Monday, January 21, 2008

Mad Money















By Elise Nakhnikian

Have you heard about that great Queen Latifah movie about a group of girlfriends working as janitors who decide to rob banks? It’s called Set It Off, and it’s well worth checking out on DVD.

But Mad Money, the one in theaters now? Forget about it.

Set It Off set Latifah off nicely in the kind of big, bold, ballsy role she never seems to get any more, even pairing the reportedly gay actress with a hot female love interest. The equally fierce Viveca Fox and Jada Pinkett Smith played close friends of hers, both of whom were radicalized by recent traumas and looking for a way out of the dangerous dead end of ghetto life. (The fourth friend, played by Kimberly Elise, was a diffident single mother.) You root for them all, but the movie doesn’t let them off the hook. In the end, the robbery is just an even deader end for all but one of them – and hardly worth the price even for her.

Mad Money phonies up just about everything Set It Off gets right, starting with the female friendships that make up the core of both movies.

This time around, the thieves are led by a middle-aged, white, upper-middle-class housewife temporarily down on her luck. When her laid-off husband starts to despair of ever landing another job, Bridget (Diane Keaton) goes to work as a janitor at the Federal Reserve. But her salary isn’t nearly enough to support the life she feels entitled to, so she cooks up a plan to rob the Reserve, filching some of the old money that’s been taken out of circulation to be shredded.

To help carry out her plan, Bridget enlists two younger women who have so little in common with her that it’s hard to believe they’d ever team up on anything, let alone become best friends. Nina (Latifah) is a no-nonsense, straight-arrow single mother who just wants to do right by her boys. Jackie (Katie Holmes) is a perky ditz. Perpetually flinging herself about to the music on her iPod and mugging madly whenever she delivers a line, she comes off as some kind of muppet.

Actually, nearly everyone overacts broadly, even the wonderful Steven Root, who plays their humorless boss, and whose comedy is usually rooted in inhabiting a completely believable character. Keaton skulks around so conspicuously, while planning and executing her heists, that you stop believing in the airtight security that’s central to the plot: Anyone watching her shoot sideways glances at the security cameras or jabbering away on her cell phone in the ladies’ room would surely have gotten suspicious enough to investigate. And when they give each other the agreed-on hand signal, the three make themselves more rather than less conspicuous, dragging their fingers across their brows with exaggerated theatricality.
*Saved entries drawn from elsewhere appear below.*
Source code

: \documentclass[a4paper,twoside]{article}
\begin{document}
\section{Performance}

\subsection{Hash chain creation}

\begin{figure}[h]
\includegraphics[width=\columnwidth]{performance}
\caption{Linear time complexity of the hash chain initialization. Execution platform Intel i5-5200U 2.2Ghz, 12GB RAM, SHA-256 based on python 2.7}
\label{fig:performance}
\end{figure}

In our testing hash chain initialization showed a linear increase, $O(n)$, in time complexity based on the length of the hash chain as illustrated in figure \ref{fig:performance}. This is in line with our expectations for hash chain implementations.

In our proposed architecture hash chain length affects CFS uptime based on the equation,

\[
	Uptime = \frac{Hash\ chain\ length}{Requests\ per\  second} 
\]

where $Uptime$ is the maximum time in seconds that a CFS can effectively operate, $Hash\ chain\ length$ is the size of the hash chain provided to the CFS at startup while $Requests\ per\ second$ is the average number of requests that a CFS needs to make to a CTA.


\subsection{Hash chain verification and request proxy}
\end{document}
Their motivations for stealing the money also distance you rather than pulling you in. True, Nina wants to put her sons in a good school, but Bridget just wants to maintain the swanky lifestyle she’s been in danger of losing since her husband lost his job, and Jackie wants to travel. For this we’re supposed to cheer when they get their loot to a safe place and start (yes, really) tossing bills around in the air?

The format doesn’t help, either. This is one of those movies that jump back and forth in time for no good reason. Perhaps to make up for the confusion that could create, there’s a lot of exposition in the form of confessions by the three women and their husbands and boyfriends. But the writing’s pedestrian, and we generally see what they’re telling us acted out later anyhow, so those deposition scenes just slow down the pace, making the movie seem longer than its 100 minutes.

In the end, this thoroughly predictable, emotionally hollow movie is just another superficially feminist chick flick from director Callie Khouri, who made her bones with the screenplay for Thelma and Louise. Khouri also wrote and directed Divine Secrets of the Ya-Ya Sisterhood, and this has the feel of that one. It asks us to revel in the self-satisfied, mutually enabling behavior of a group of not particularly appealing women, assuming that we will love them as much as they, inexplicably, love each other.